If, like me, you have been experiencing this yearning for a (perhaps a bit idealistic) life in the country, then this issue has arrived in your hands just in time. Traditionally, this is the time of year the team at House & Garden produce a big, winter-focus issue but, as we all know, there is nothing ‘traditional’ about our lives anymore, no matter the season, which is why we decided to look outward – way outward – and bring you the best of what lies beyond the highways and skyscrapers of our everyday. As it turns out, sometimes you have to leave your comfort zone to find what real comfort means.

Of course, there is more to country living than a hygge-centric collection of forested log cabins, crackling fireplaces and piping hot cocoa with homemade biscuits (do not worry, we have still got these covered). It is about changing your urban state of mind. Frank Lloyd Wright said it most succinctly: “No house should be on a hill or anything. It should be of the hill. belonging to it. Hill and house should live together, each happier for the other.”
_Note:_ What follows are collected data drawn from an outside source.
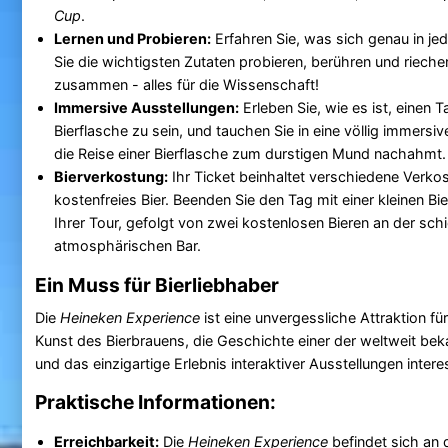
Cup
.
Lernen und Probieren:
Erfahren Sie, was sich genau in je
Sie die wichtigsten Zutaten probieren, berühren und rieche
zusammen - alles für die Wissenschaft!
Immersive Ausstellungen:
Erleben Sie, wie es ist, einen T
Bierflasche zu sein, und tauchen Sie in eine völlig immersiv
die Reise einer Bierflasche zum durstigen Mund nachahmt.
Bierverkostung:
Ihr Ticket beinhaltet verschiedene Verko
kostenfreies Bier. Beenden Sie den Tag mit einer kleinen 
Ihrer Tour, gefolgt von zwei kostenlosen Bieren an der sch
atmosphärischen Bar.
Ein Muss für Bierliebhaber
Die
Heineken Experience
ist eine unvergessliche Attraktion für 
Kunst des Bierbrauens, die Geschichte einer der weltweit be
und das einzigartige Erlebnis interaktiver Ausstellungen intere
Praktische Informationen:
Erreichbarkeit:
Die
Heineken Experience
befindet sich an 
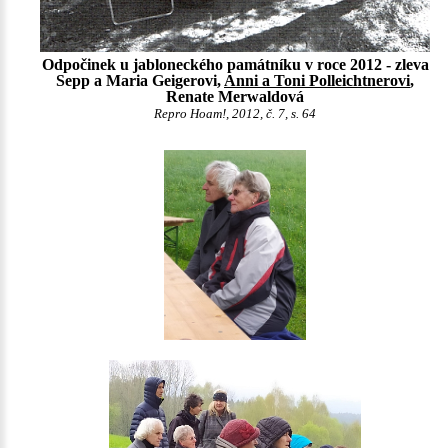
Odpočinek u jabloneckého památníku v roce 2012 - zleva
Sepp a Maria Geigerovi,
Anni a Toni Polleichtnerovi
,
Renate Merwaldová
Repro Hoam!, 2012, č. 7, s. 64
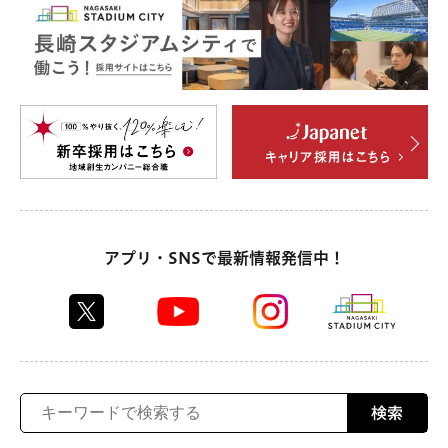
アプリ・SNSで最新情報発信中！
検索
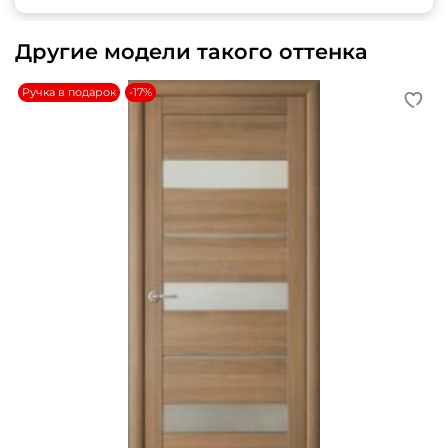
Другие модели такого оттенка
Ручка в подарок
-17%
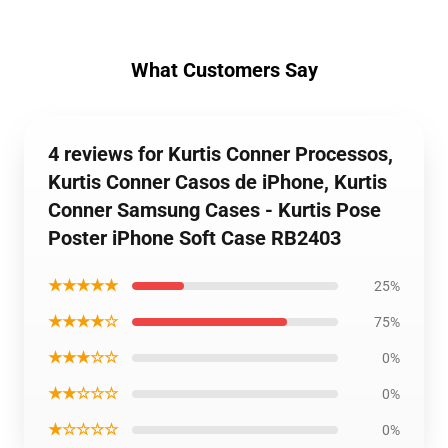
What Customers Say
4 reviews for Kurtis Conner Processos,
Kurtis Conner Casos de iPhone, Kurtis
Conner Samsung Cases - Kurtis Pose
Poster iPhone Soft Case RB2403
★★★★★
25%
★★★★☆
75%
★★★☆☆
0%
★★☆☆☆
0%
★☆☆☆☆
0%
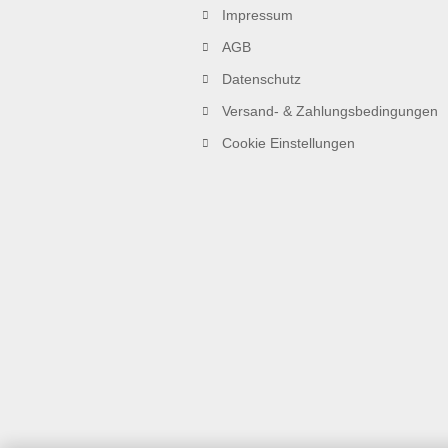
Impressum
AGB
Datenschutz
Versand- & Zahlungsbedingungen
Cookie Einstellungen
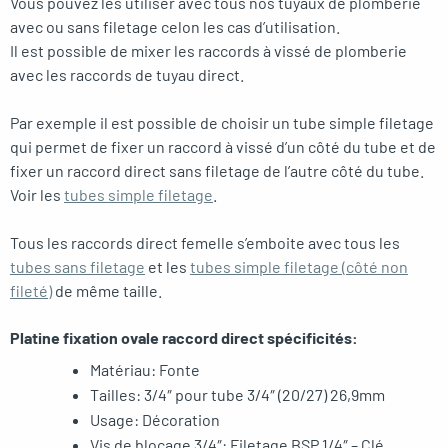
Vous pouvez les utiliser avec tous nos tuyaux de plomberie
avec ou sans filetage celon les cas d’utilisation.
Il est possible de mixer les raccords à vissé de plomberie
avec les raccords de tuyau direct.
Par exemple il est possible de choisir un tube simple filetage
qui permet de fixer un raccord à vissé d’un côté du tube et de
fixer un raccord direct sans filetage de l’autre côté du tube.
Voir les
tubes simple filetage
.
Tous les raccords direct femelle s’emboite avec tous les
tubes sans filetage
et les
tubes simple filetage (côté non
fileté)
de même taille.
Platine fixation ovale raccord direct spécificités:
Matériau: Fonte
Tailles: 3/4″ pour tube 3/4″ (20/27) 26,9mm
Usage: Décoration
Vis de blocage 3/4″: Filetage BSP 1/4″ – Clé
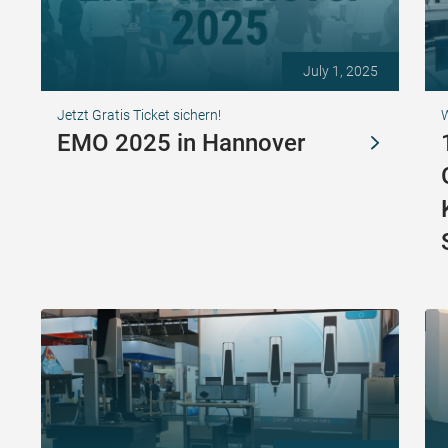
July 1, 2025
Jetzt Gratis Ticket sichern!
EMO 2025 in Hannover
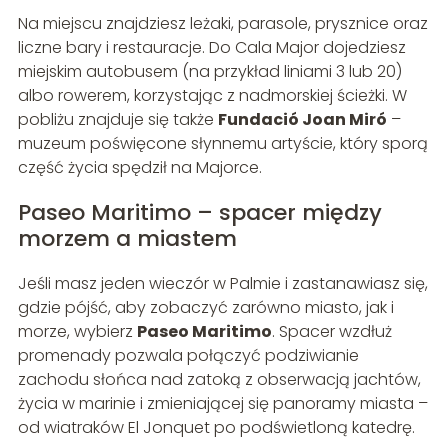
Na miejscu znajdziesz leżaki, parasole, prysznice oraz
liczne bary i restauracje. Do Cala Major dojedziesz
miejskim autobusem (na przykład liniami 3 lub 20)
albo rowerem, korzystając z nadmorskiej ścieżki. W
pobliżu znajduje się także
Fundació Joan Miró
–
muzeum poświęcone słynnemu artyście, który sporą
część życia spędził na Majorce.
Paseo Maritimo – spacer między
morzem a miastem
Jeśli masz jeden wieczór w Palmie i zastanawiasz się,
gdzie pójść, aby zobaczyć zarówno miasto, jak i
morze, wybierz
Paseo Maritimo
. Spacer wzdłuż
promenady pozwala połączyć podziwianie
zachodu słońca nad zatoką z obserwacją jachtów,
życia w marinie i zmieniającej się panoramy miasta –
od wiatraków El Jonquet po podświetloną katedrę.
I think this could be seen through the lens of a broader, current ideology – one I wish we had had when Wright wrote those words in the early ’30s – around sustainability and symbiosis, rather than the need to impose our architecture – and presence – on the world, without thought of consequence. This type of conscientious modus operandi is certainly more prevalent here, in these country homes and with these country designers, than with their city cousins. And we should all be taking note.